The Curmudgeon


Wednesday, March 24, 2010

A Perfectly Normal Panic

Someone has finally managed to boil the implications of the approaching oil crunch down to a size that a ministerial cranium can accommodate without risk of a fatal detonation. A few years ago, peak oil was "the preoccupation of a small minority", like the kind of conspiracy theorist who believes that a limited quantity tends to decrease when used up. Now, however, industrialists and other real people are becoming concerned about the issue just as the financial sector - other than hired thuggery, the only industry which New Labour has ever really believed in - is beginning to seem a less than fortunate post-ministerial career choice. As a result, a spokesbeing for the Department of Cuddly Coal and Sustainable Uranium has denied that there will be any marked change in the traditional policy of believing everything BP says. The chief executive of BP claims (or "believes", as the Journalistic Telepathic Omniscient hath it) that rising prices and other market forces will combine their mystical benignity to ensure that everyone behaves sensibly and lowers demand rather than fighting over the last few drops.

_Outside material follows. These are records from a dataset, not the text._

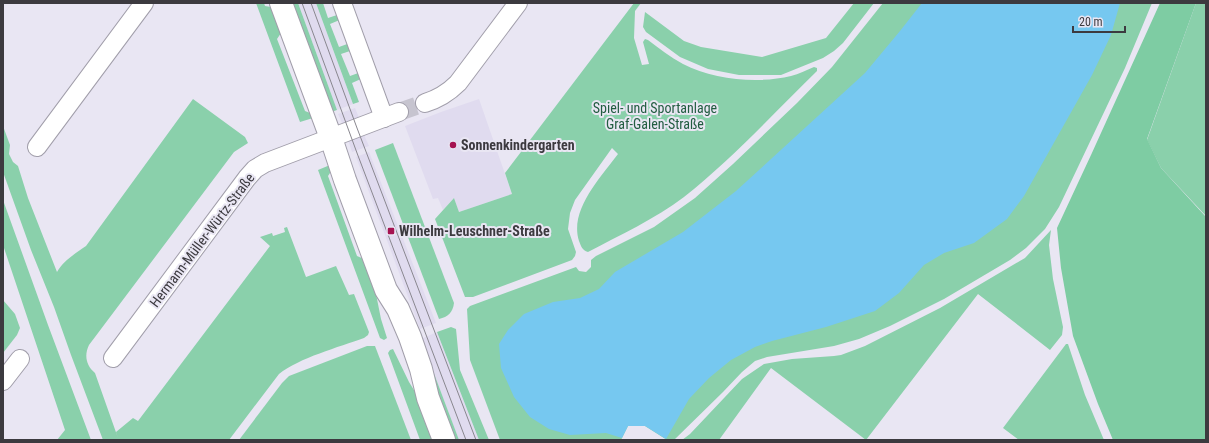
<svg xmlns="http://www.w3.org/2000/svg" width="1209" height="443" viewBox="0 0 1209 443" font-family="'Roboto Condensed',sans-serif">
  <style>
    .built { fill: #e0dbef }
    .green { fill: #8ad0ab }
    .forest { fill: #7ecca3 }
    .water { fill: #76c8f0 }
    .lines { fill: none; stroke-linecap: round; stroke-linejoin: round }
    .minor-tunnel { stroke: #c6c4cf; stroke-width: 18; stroke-dasharray: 18 9; stroke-linecap: butt }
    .minor-casing { stroke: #a19eaa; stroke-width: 20 }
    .tertiary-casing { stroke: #a19eaa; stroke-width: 24 }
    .minor { stroke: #fff; stroke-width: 18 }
    .tertiary { stroke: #fff; stroke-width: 22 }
    .tram { stroke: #89878f; stroke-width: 1 }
    .poi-dot { fill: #a51351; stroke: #e9e6f3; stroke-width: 1.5 }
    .labels { text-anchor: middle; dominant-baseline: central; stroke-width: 4; stroke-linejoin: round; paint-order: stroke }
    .park-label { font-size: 14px; fill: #225d41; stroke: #e9e6f3 }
    .poi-label { font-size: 14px; font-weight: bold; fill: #3c3a3f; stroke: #e9e6f3; text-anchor: start }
    .street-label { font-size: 14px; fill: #3c3a3f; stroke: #e9e6f3 }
  </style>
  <rect width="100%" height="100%" fill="#e9e6f3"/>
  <g class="built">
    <path d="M298 3H316L353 104 337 110Z"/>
    <path d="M479 99 512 194 459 212 454 198 443 210 438 198 433 199 405 126 441 112Z"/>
    <path d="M355 108 360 120 343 125 338 114Z"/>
    <path d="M364 135 369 146 352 152 348 140Z"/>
    <path d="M369 152 436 323 420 329 356 157Z"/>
    <path d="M437 332 479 440H459L421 339Z"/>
  </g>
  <g class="green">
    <path d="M256 3H264L265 6 271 7 281 33 277 39 305 111 310 113 313 118 300 122Z"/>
    <path d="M290 3H298L337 110 331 112Z"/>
    <path d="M316 3H323L328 18 340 14 342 19 330 24 339 47 350 43 353 50 341 54 350 76 361 72 363 78 352 83 359 102 353 104Z"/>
    <path d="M634 3H641L635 11 634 38 642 65 649 64 643 42 645 39 648 40C659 48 670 57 683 64 714 80 758 84 791 76 799 74 806 70 814 67L817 68V71C774 113 731 160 684 197 655 219 620 235 588 252 582 250 581 246 579 241 569 210 601 177 618 154L612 148 575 200 570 213 568 229 576 252 575 256 572 260 473 297H465L435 219 454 198 459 212 512 194 505 173Z"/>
    <path d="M854 3H874L843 43 834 51 823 58 781 75H739L708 69 680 57 646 32 643 27 645 12 684 41 701 47 762 57 826 38Z"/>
    <path d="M883 3H1152L1125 68 1059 207 1045 229 1026 248 1010 260 944 299 890 326 859 339 834 346 767 357 755 361 742 372 723 392 674 440H667L645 426H628L621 440H500L470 360 467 309 470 306 576 267 579 271 586 272 591 267V260L596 256 654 227 695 198 733 164 797 103 832 67Z"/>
    <path d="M1196 3H1206V216L1161 168 1147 140Z"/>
    <path d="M193 99 245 137 248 143 234 152 89 345C84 355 86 366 95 373L118 438 116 432 133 418 138 421 270 246 260 237 272 233 273 236 285 232 284 228 287 227 306 277 336 266 349 295 354 294 369 332 368 335 364 338C339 347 299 358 279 374L229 440H103L71 355 54 307 31 250 3 172V126L10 145 9 154 13 162 18 166 28 198 57 272C63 261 76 253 86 246Z"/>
    <path d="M393 143 454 303C453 312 448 317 439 319L375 150Z"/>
    <path d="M330 165 332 170 328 176 357 256 364 259 375 289 381 319 387 338 384 340 380 338 318 170Z"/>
    <path d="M3 200 48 325 91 440H57L65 430 3 245Z"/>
    <path d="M1051 230 1049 245 1053 279 1063 327 1062 335 1050 350 978 294 866 440 771 368 719 440H682L690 434 742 379 764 364 792 359 834 356 841 355 865 346 940 308 1025 258Z"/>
    <path d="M3 300 15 314 20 328 17 335 3 353Z"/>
    <path d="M451 327 456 329 460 370 489 440H479L437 332Z"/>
    <path d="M421 339 459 440H453Z"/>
    <path d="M1066 344H1068L1085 395 1104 440H1019L1003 428Z"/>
    <path d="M367 346H375L411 440H239L282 383 289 376Z"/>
    <path d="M393 349 409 382 417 395 435 440H420L388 353 390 350Z"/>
  </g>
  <path class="forest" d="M1160 3H1196L1147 139 1161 168 1206 217V440H1113L1098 404 1073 336 1061 268 1057 228 1091 155Z"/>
  <path class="water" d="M922 3H1120L1111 35 1092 75 1024 196 1007 219 974 243 944 253 924 265 899 293 875 311 826 327 772 341 755 347 731 360 709 378 689 399 666 439 645 426H628L622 438 606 433 570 435 549 429 530 417 514 397 501 368 499 344 508 330 524 314 553 302 580 298 599 289 615 272 683 232 736 191 865 73 900 31Z"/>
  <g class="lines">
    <path class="minor-tunnel" d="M399 112 425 103"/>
    <defs>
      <g id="minor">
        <path d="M342 3 384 118"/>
        <path d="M425 103C438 99 448 93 458 83L518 3"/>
        <path d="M37 147 144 3"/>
        <path d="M113 358 247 178 255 169 265 163 399 112"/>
        <path d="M3 381 20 359"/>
      </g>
      <path id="tertiary" d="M281 3 331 138 345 180 386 290 398 309 410 337 421 369 428 398 444 440"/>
    </defs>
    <use href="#minor" class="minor-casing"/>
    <use href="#tertiary" class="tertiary-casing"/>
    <use href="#minor" class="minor"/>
    <use href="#tertiary" class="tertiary"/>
    <g class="tram">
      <path d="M302 3 357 153 466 440"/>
      <path d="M311 3 357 128 476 440"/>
    </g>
  </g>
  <g class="poi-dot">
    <circle cx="453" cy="145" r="4"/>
    <rect x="387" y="227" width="8" height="8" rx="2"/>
  </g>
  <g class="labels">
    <g class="park-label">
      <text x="655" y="108">Spiel- und Sportanlage<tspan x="655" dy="16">Graf-Galen-Straße</tspan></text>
    </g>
    <g class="poi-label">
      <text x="461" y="145">Sonnenkindergarten</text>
      <text x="399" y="231">Wilhelm-Leuschner-Straße</text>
    </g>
    <g class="street-label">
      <text transform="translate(202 240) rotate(-53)">Hermann-Müller-Würtz-Straße</text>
    </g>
  </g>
  <rect width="1209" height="443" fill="none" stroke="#3c3a3f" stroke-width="8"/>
  <path d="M1073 26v6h52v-6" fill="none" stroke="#3c3a3f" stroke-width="2"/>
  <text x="1079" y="26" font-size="12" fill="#3c3a3f" stroke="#e9e6f3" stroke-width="3" paint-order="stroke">20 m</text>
</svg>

The Minister for Pollution and Irradiation, Lord Hunt, will be holding a "normal stakeholder meeting" at which he hopes to give some sort of impression to concerned industrialists that the Government has any idea what to do about the matter. The chief executive of Scottish and Southern Energy has recommended that the west should "start using ... oil as a scarce commodity"; so presumably the stakeholders will be mainly concerned to keep as much as possible of the remnants, and the profits to be derived therefrom, in the hands of the nice people.